> **Task to complete**: Reproduce the text of every entry below word for word, leaving out the pictures.
== == ==
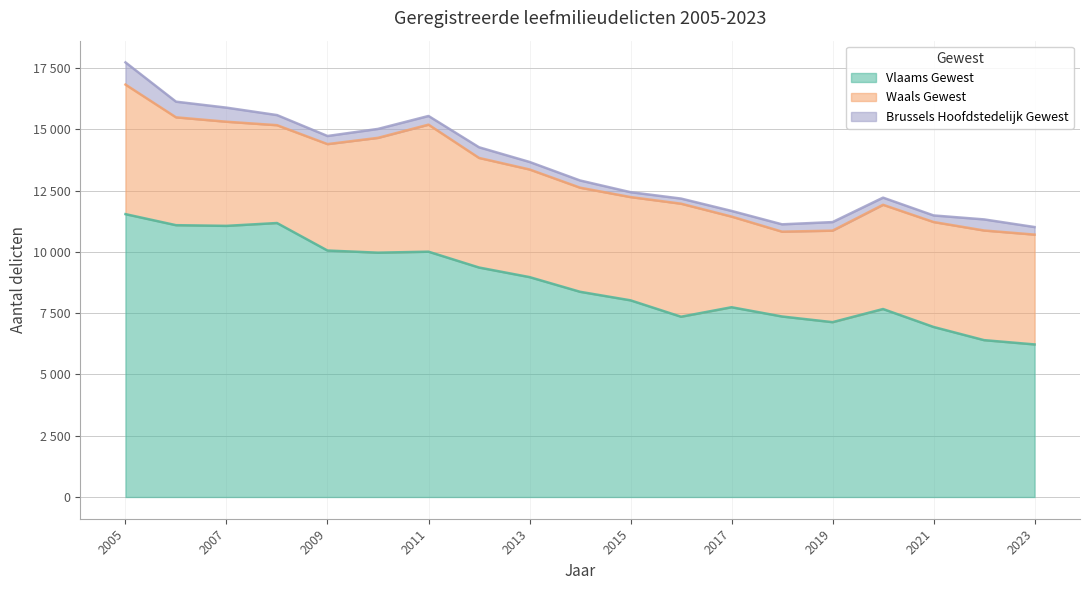

True or false: Waals Gewest and Brussels Hoofdstedelijk Gewest cross at least once.

False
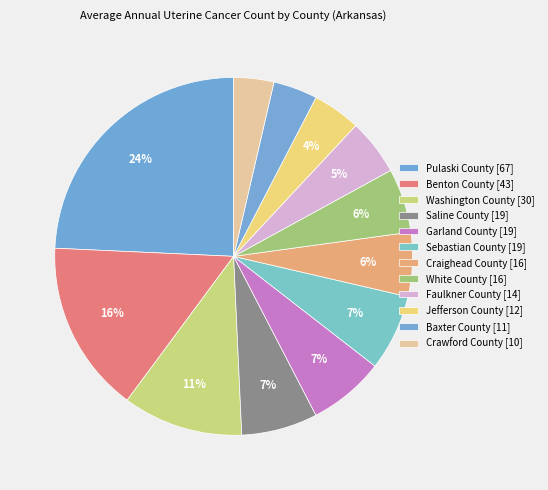

How many segments does this pie chart have?

12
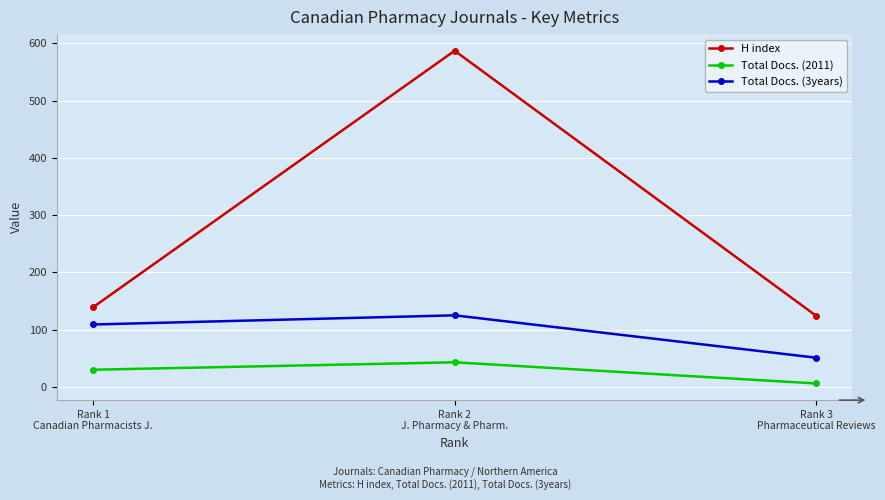

What is the label of the 3rd point from the left?

Rank 3
Pharmaceutical Reviews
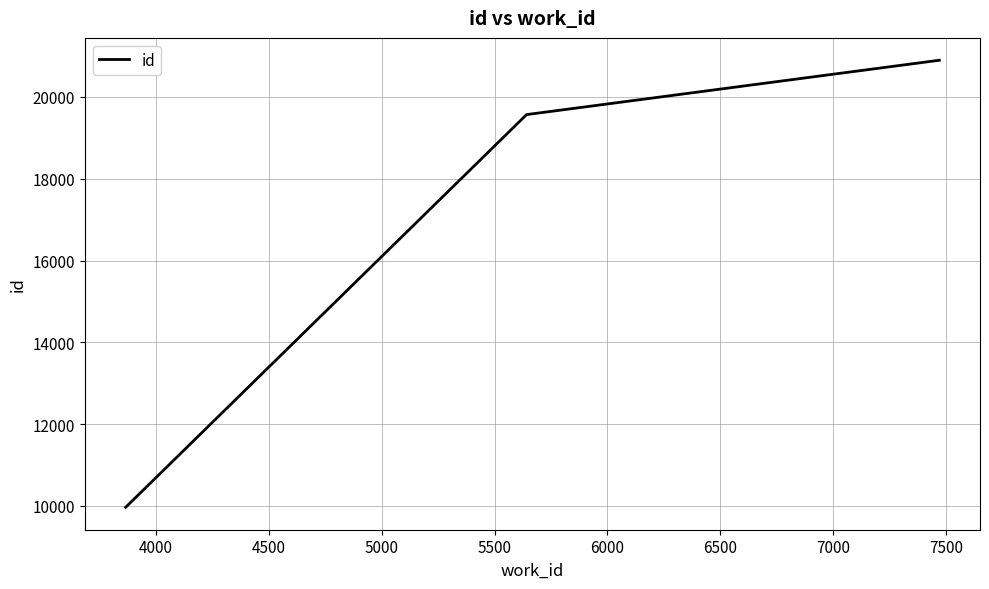

What is the maximum value shown in the chart?

20898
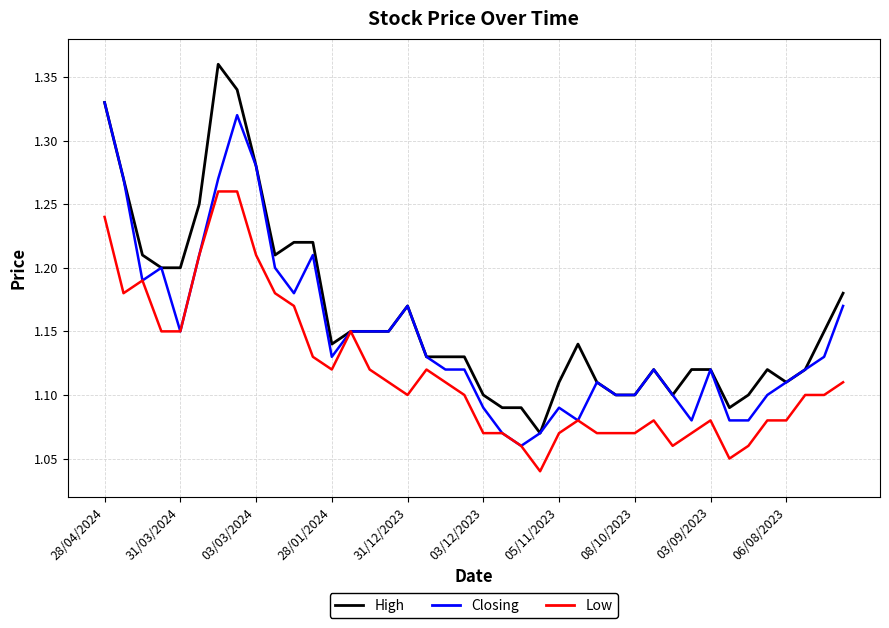

List the series in order of their overall mean, highest first.

High, Closing, Low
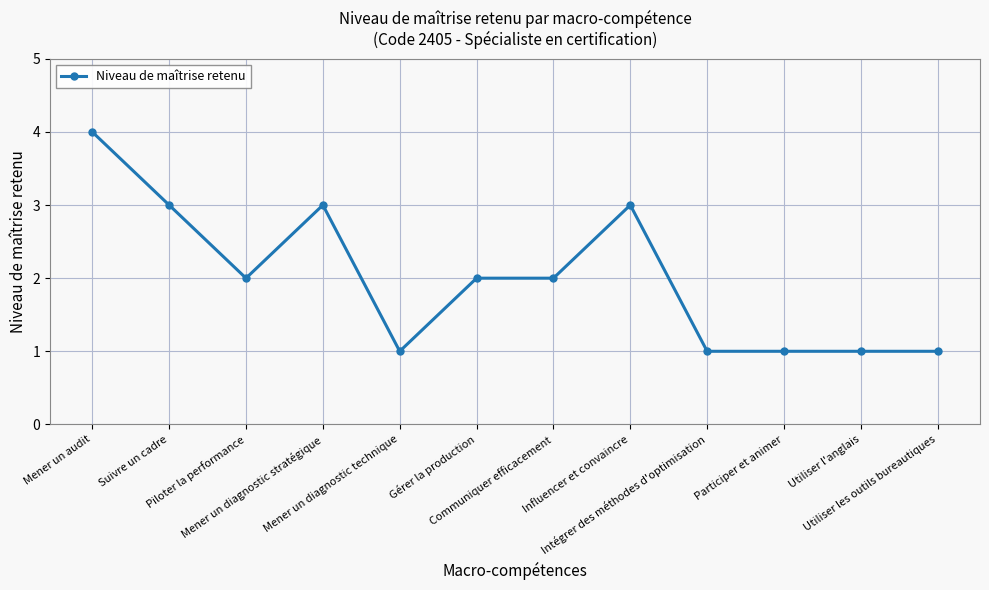

What is the value of the 9th point from the left?

1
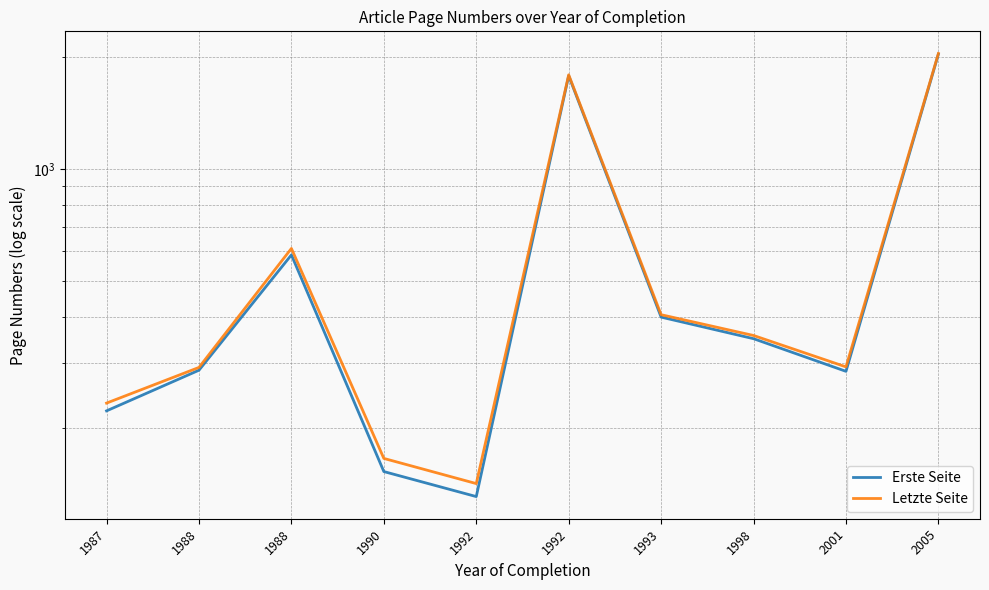

True or false: Erste Seite and Letzte Seite intersect in this chart.

False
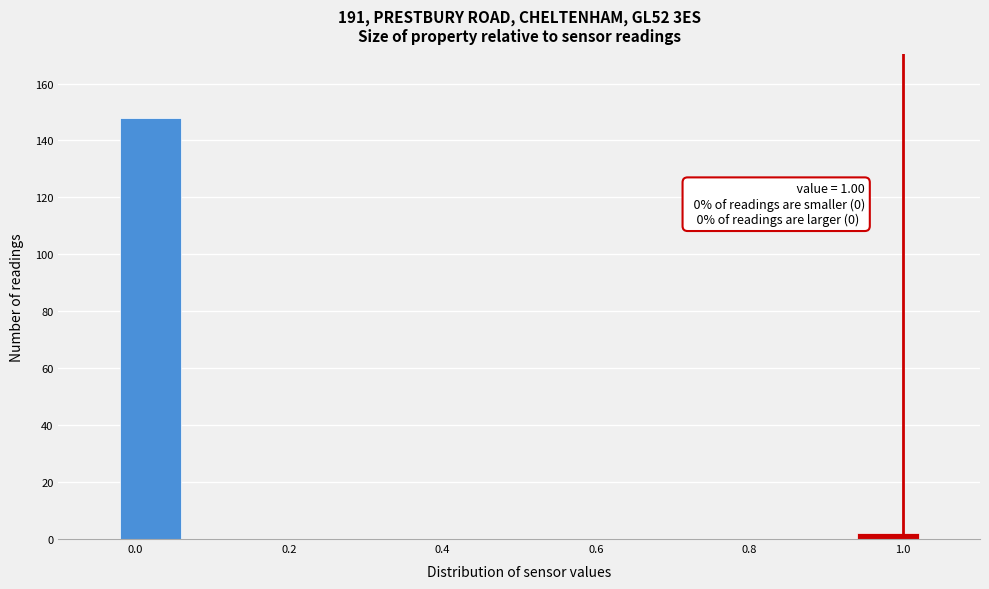

Which range on the x-axis has the tallest bar?

-0.02 to 0.06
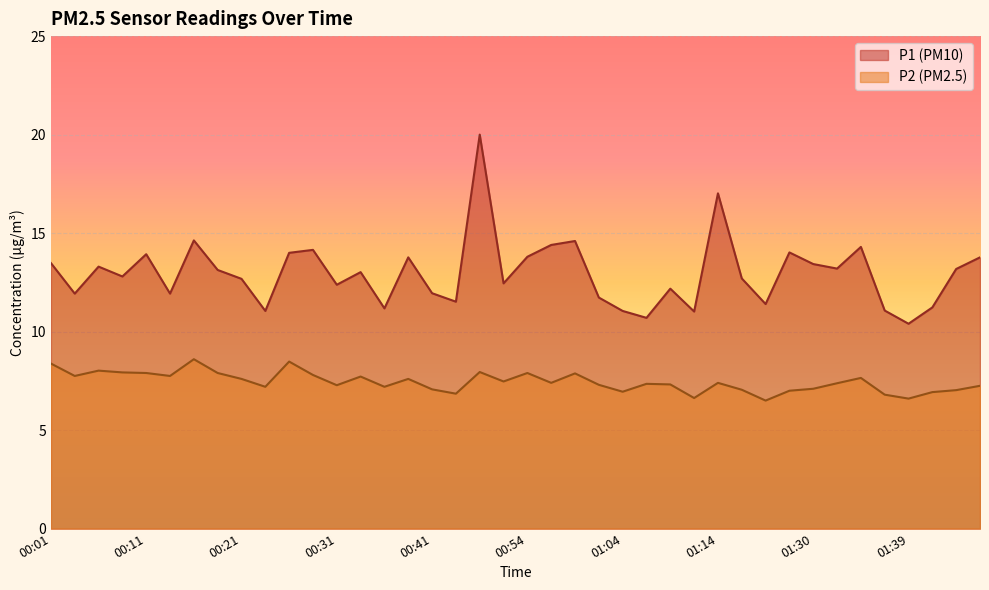

What is the minimum value for P2?

6.5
== == ==
> **Answer section**:
True or false: Waals Gewest and Brussels Hoofdstedelijk Gewest cross at least once.

False

How many segments does this pie chart have?

12

What is the label of the 3rd point from the left?

Rank 3
Pharmaceutical Reviews

What is the maximum value shown in the chart?

20898

List the series in order of their overall mean, highest first.

High, Closing, Low

What is the value of the 9th point from the left?

1

True or false: Erste Seite and Letzte Seite intersect in this chart.

False

Which range on the x-axis has the tallest bar?

-0.02 to 0.06

What is the minimum value for P2?

6.5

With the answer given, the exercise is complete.